With its high specificity, urine cytology assessment is most frequently employed to surveil patients with history of high-grade bladder cancer as an adjunct screening tool along with surveillance cystoscopy21. While the majority of local recurrences of bladder cancer will be identified on routine surveillance cystoscopy, lesions that are more challenging to visualize (like CIS) or areas which are difficult to access, like the upper urinary tract, can still be diagnosed with urine cytology. Patients that receive urinary diversion following radical cystectomy for MIBC can also provide specimens for cytologic evaluation to evaluate for recurrent disease19.

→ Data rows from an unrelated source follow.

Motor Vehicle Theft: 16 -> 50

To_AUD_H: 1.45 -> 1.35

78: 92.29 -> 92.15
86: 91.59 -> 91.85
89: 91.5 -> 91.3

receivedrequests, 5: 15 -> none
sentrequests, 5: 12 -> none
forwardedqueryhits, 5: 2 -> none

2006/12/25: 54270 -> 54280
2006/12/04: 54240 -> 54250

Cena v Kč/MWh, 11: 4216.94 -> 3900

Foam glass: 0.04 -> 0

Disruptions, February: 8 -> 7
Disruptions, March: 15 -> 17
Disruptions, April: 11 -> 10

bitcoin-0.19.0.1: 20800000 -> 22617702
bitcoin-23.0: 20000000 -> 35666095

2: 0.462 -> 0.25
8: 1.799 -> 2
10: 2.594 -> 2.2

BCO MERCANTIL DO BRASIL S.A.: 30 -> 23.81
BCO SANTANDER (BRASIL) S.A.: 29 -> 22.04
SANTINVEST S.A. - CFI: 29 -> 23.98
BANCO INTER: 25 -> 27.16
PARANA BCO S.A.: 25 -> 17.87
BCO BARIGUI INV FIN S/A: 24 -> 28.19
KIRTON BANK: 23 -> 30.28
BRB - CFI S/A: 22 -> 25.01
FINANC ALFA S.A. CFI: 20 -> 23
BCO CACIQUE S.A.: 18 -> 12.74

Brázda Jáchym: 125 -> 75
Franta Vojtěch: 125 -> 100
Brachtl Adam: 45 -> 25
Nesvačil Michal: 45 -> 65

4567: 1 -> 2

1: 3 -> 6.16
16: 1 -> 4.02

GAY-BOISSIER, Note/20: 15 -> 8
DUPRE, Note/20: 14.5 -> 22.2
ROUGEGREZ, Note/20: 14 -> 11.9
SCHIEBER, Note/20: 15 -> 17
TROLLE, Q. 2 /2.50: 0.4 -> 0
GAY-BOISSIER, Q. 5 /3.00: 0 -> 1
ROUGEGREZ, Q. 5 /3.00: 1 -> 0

In 2013, a standardized classification of urine cytology interpretation was proposed and later developed into The Paris System for Reporting Urinary Cytology (TPS). The intention of this system was to maintain urine cytology’s diagnostic excellence in identifying HGUC, in addition to reducing the number of atypical diagnoses that are issued on urine cytology specimens. TPS has since been adopted throughout the world as the standardized method of evaluating urine cytology17,22. A meta-analysis of TPS showed that the implementation of TPS led to a better correlation with histologic biopsy of bladder lesions and a reduction of atypical diagnoses23. TPS stratifies urine cytology interpretations into the following categories: non-diagnostic, negative for high-grade urothelial carcinoma (NHGUC), atypical urothelial cells (AUC), suspicious for high-grade urothelial carcinoma (SHGUC), and high-grade urothelial carcinoma (HGUC). Each of these categories is associated with a certain risk of high-grade malignancy (ROHM), and this risk of malignancy is essential for clinicians to understand when interpreting urine cytology results and determining follow-up management for patients19.

Urine cytology also remains a useful tool in the management of patients with bladder cancer when leveraged as a mechanism to evaluate for recurrence of high-grade disease. TPS has provided cytopathologists with a standardized interpretation guide for urine cytology specimens and generated a standardized language for the reporting of these results. However, it is equally important to understand how the urologist takes TPS interpretations and makes clinical management decisions based on the risk stratification for high-grade malignancy placed in each category. This article reviews the current landscape of urine cytology interpretations using TPS and integrates a urologist’s perspective on clinical context and management of each of the TPS diagnostic categories.